I have the 1st column that is around 4920 different chemical compounds.
For example:
0 Ag(AuS)2
1 Ag(W3Br7)2
2 Ag0.5Ge1Pb1.75S4
3 Ag0.5Ge1Pb1.75Se4
4 Ag2BBr
... ...
4916 ZrTaN3
4917 ZrTe
4918 ZrTi2O
4919 ZrTiF6
4920 ZrW2
I have the 2nd column that has all the elements of the periodic table numerically listed atomic number
0 H
1 He
2 Li
3 Be
4 B
.. ...
113 Fl
114 Uup
115 Lv
116 Uus
117 Uuo
How can I classify the first column into groups based on the compound's first element corresponding to their atomic number from column 2 so that I can return the first column
The atomic number of Ag = 27 The atomic number of Zr = 40
0 47
1 47
2 47
3 47
4 47
... ...
4916 40
4917 40
4918 40
4919 40
4920 40
CodePudding user response:
Since the first element could be a varying number of letters, the simplest solution would be to use the regex approach for getting the first section.
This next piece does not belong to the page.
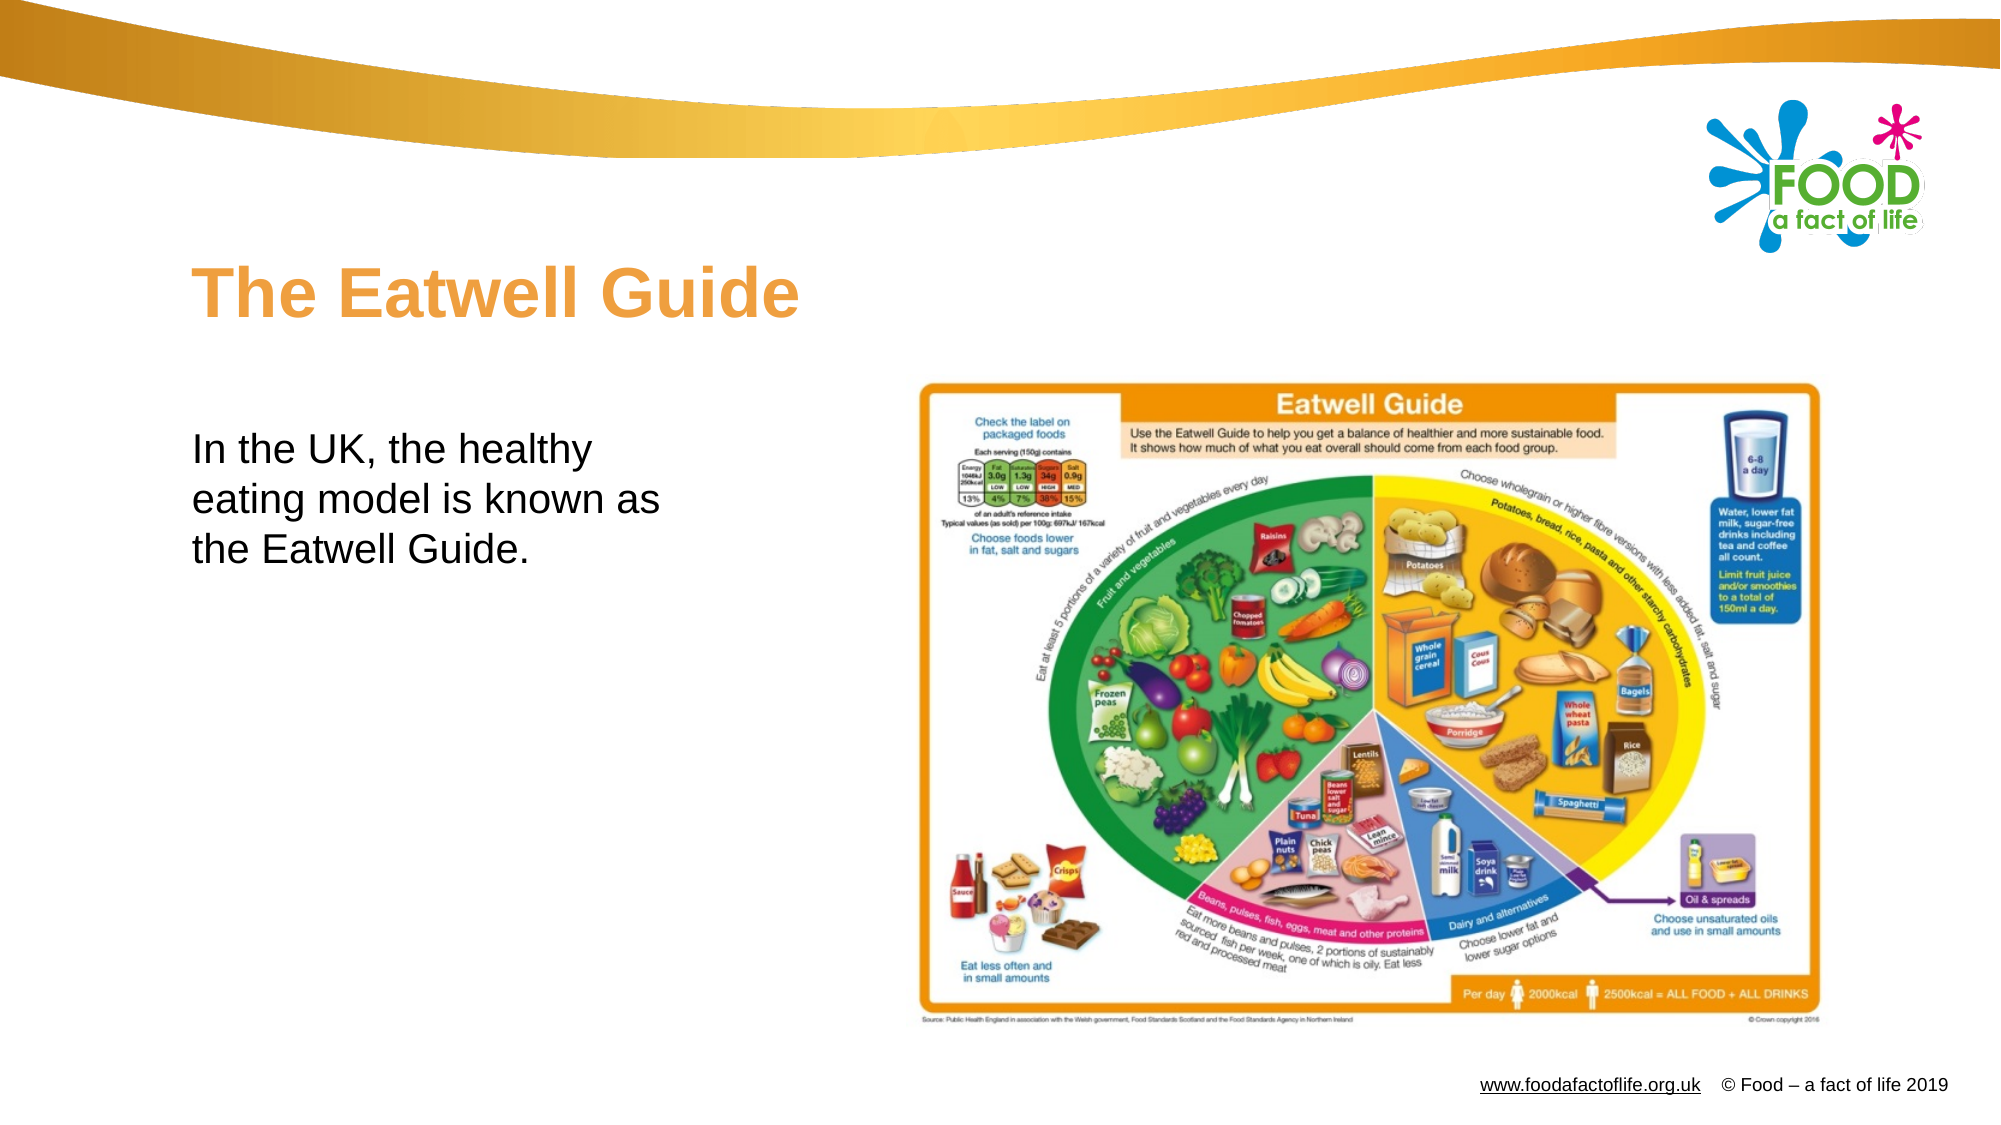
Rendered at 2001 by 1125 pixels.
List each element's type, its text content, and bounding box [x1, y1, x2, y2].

For example:
import re
compounds = ["Ag(AuS)2", "HTiF", "ZrTaN3"]
for compound in compounds:
match = re.match(r"[A-Z][a-z]*", compound)
if match:
fist_element = match.group(0)
print(fist_element)
this will print out the first element of each compound. Note: If there are some more complex compounds and you need to adjust your regex, I recommend using https://regex101.com/ as a playground.
Once you have that information it just needs to be connected with the element in the second column which would be easiest if you mapped that column to a dictionary resembling:
{ H: 0, He: 1, Li: 2 ...}
which would allow you to simply get the element index by calling dict_with_elements.get(first_element)
.
From there on, the rest is just looping and writing data. I hope this helps.